Früher, klingt bescheuert, aber damals gab es in den Lokalen noch einen anderen Spirit. Und tatsächlich bin ich mit so mancher Kellnerin, nach manchem Gig um die Häuser gezogen. Damals waren auch die gewerblichen Mieten nicht so brutal hoch. Wir waren alle Teil vom Rock‘n‘Roll. Ich verbrachte, auf der Straße lebend mit ehemaligen Knackis meine Zeit in Lokalen. Leute, die sich oft gegenseitig verprügelten, aber mich, den Poeten und Sänger beschützten. In Haidhausen gab es ein Lokal, da gab es im Wurlitzer die Sex Pistols, aber auch den Donauwalzer. Lesben, Schwule, alte Anhänger von Ludwig dem Zweiten, Freaks, wir alle saßen dort nächtelang. Und es gab mehr zu reden als nur über Kochsendungen und Skianzüge.

Illustration Gasthaus
Die menschlichen Phänomene von Liebe und Angst beobachtet der Autor Herbert Klocke am liebsten im Nachtleben zwischen leeren Gläsern und sehnsuchtsvollen Blicken.

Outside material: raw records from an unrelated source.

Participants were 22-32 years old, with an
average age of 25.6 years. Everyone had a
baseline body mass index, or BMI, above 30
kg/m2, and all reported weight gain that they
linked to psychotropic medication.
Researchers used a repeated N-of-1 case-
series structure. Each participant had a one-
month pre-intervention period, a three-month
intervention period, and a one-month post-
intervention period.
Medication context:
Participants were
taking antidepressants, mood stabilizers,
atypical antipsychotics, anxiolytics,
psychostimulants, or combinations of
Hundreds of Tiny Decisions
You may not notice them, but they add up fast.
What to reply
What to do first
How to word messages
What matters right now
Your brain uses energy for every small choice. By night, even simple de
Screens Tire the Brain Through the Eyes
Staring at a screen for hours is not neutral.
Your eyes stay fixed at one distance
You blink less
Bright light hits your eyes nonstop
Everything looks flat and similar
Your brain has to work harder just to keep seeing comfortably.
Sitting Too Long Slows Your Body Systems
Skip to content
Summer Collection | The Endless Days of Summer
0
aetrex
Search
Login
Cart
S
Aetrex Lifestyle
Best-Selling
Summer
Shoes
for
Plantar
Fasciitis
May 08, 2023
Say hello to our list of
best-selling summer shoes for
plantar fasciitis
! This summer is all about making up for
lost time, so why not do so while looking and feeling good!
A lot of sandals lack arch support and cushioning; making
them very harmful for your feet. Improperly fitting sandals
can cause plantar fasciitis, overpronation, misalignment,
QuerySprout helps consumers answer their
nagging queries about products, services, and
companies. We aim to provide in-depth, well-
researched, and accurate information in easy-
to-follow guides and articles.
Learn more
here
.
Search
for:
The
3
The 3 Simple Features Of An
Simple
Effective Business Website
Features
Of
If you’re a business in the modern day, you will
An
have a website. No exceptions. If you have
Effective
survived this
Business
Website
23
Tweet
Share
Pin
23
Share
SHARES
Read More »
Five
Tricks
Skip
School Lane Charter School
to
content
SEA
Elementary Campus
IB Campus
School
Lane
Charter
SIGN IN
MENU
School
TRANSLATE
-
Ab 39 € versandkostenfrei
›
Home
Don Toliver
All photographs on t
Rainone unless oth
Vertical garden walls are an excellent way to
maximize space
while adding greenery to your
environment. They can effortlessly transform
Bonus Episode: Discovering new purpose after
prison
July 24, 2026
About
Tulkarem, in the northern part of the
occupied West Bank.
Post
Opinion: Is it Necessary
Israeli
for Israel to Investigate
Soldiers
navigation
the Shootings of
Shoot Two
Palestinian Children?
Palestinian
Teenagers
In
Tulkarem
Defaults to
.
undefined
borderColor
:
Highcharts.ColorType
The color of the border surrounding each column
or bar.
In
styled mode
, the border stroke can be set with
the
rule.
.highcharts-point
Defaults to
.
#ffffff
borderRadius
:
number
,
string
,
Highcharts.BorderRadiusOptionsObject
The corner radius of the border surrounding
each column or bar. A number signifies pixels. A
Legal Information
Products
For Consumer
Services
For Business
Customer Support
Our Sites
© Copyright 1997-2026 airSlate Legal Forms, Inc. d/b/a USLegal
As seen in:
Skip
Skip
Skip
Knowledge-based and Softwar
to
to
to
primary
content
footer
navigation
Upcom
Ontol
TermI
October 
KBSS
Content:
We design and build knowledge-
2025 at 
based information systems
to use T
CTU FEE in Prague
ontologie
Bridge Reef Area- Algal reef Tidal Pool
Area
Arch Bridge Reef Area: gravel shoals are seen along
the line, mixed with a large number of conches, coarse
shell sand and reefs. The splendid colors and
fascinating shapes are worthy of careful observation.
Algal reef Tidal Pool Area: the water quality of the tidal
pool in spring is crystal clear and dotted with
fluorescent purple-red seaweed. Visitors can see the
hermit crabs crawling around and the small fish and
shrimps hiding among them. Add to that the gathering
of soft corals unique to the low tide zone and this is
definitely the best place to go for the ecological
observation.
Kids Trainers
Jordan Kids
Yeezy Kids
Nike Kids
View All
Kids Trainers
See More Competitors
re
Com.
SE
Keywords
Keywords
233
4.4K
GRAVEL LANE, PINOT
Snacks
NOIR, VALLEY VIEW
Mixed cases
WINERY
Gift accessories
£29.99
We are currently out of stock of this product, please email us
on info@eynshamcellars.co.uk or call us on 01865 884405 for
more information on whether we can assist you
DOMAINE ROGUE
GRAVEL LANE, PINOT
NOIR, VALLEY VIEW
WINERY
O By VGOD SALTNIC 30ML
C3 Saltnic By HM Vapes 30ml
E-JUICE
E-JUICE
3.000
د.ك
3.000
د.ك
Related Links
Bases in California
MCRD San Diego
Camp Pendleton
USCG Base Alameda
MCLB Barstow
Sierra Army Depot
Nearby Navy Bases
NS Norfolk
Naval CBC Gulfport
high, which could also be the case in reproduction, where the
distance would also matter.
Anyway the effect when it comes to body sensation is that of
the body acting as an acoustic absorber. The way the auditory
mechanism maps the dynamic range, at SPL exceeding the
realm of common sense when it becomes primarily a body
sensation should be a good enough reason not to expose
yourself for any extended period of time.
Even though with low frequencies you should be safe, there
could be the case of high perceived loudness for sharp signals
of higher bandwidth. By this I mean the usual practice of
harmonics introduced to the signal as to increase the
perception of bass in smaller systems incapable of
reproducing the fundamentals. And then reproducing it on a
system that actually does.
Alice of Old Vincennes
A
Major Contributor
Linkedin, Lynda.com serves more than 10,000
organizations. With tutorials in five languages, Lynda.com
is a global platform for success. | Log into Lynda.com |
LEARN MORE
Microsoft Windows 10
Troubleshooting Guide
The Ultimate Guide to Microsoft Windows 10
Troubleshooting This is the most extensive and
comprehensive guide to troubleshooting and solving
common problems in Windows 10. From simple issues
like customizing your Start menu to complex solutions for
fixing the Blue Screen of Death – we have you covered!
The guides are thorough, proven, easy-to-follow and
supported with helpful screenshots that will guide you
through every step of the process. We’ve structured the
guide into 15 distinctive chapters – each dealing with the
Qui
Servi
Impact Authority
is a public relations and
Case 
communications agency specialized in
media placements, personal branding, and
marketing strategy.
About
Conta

Herbert, zum Schluss noch eine wichtige Frage: Trotz der großen Bandbreite des vorliegenden Werkes spürt man als Leser ganz stark, dass irgendwie alles zusammenhängt. Wie schaffst du das?

Von den Berliner Jahren Anfang bis dann Ende der Achtziger bis zur Coronazeit, bis zur Angst vor dem neuen Krieg in Europa habe ich versucht, alles poetisch darzustellen. Was ich dabei immer wieder versuche, ist das politische Element mit den menschlichen Phänomenen wie Liebe und Angst zu verbinden.


Wir danken dir für diese poetische Reise und deine Ehrlichkeit. 

Ich muss mich bedanken für eure wirklich tollen Fragen.